Bryce Canyon National Park, Utah
A stripe of incandescent sky burned beneath a cloud base on the northwestern horizon. Like the never-resting forces of weathering and erosion on Bryce, I too felt restless for some reason. The written guides suggest that it takes a minimum of three hours to drive to the 13 viewpoints along the park’s 38-mile (round-trip) drive. It took us a shade less. Where Bryce Canyon was concerned, I’d held onto an overwhelming feeling I was going to see something special for all of eternity.
Upon scenic stop after scenic stop overlooking an abundance of canyon walls, cracks, turrets and towers—all mesmerising in colour and their own right—after a long beat I declared to myself more than Jason, “I’m not exactly under-whelmed by Bryce, it’s just I feel I’m not really here. Not really in Bryce National Park. It’s not enveloping me like I want it to. Sound crazy?” When the national park was established in 1924, it was named after the region’s first white settler, a Mormon farmer—Ebenezer Bryce—who was neither colourful or crazy. “Come on, let’s go and keep looking,” was the pragmatic response. At that point, I exacted a promise from Jason that we would visit Zion with a look that brooked no argument and a will not easily deflected from its trajectory. Relax. Be patient. Don’t force the dramatic.
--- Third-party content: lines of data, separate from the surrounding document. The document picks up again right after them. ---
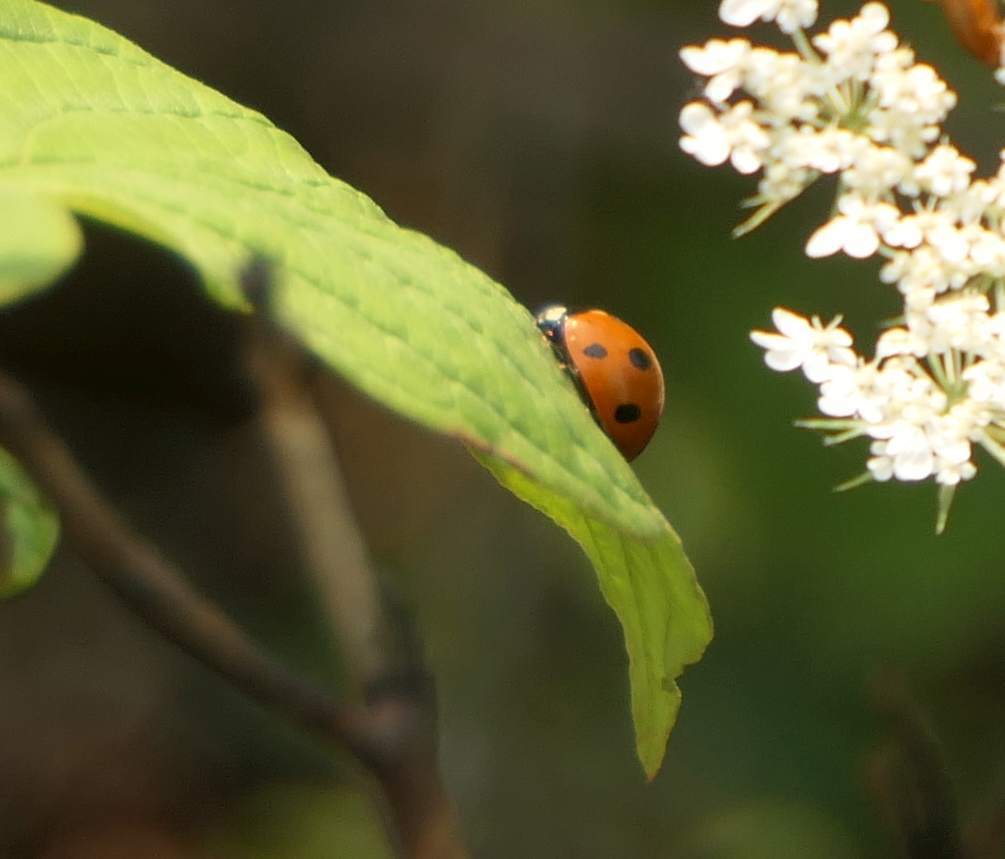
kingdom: Animalia
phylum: Arthropoda
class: Insecta
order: Coleoptera
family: Coccinellidae
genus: Coccinella
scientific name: Coccinella septempunctata
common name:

And there they were. Right by the park entrance after Red Canyon with two stone archways welcoming one’s arrival but in fact, it was our final stop. The hoodoos. Red stone spires reaching 1,000-feet jabbed at the pillowy cloud and now crystalline blue Utah sky, the towering rock pillars beckoning somehow. What I wouldn’t give to ditch the bikes and suits, hit the nearby hiking trails or a horseback ride and camp among those.
When you get the right spot, Bryce is a place of colour and texture of pinnacles, rocky temples and sculpted spires in a huge amphitheatre from a red-orange colour palette. Orange-sherbet, cotton-candy pink and frozen fire in red rock. It’s the visual equivalent of an earsplitting hurrah!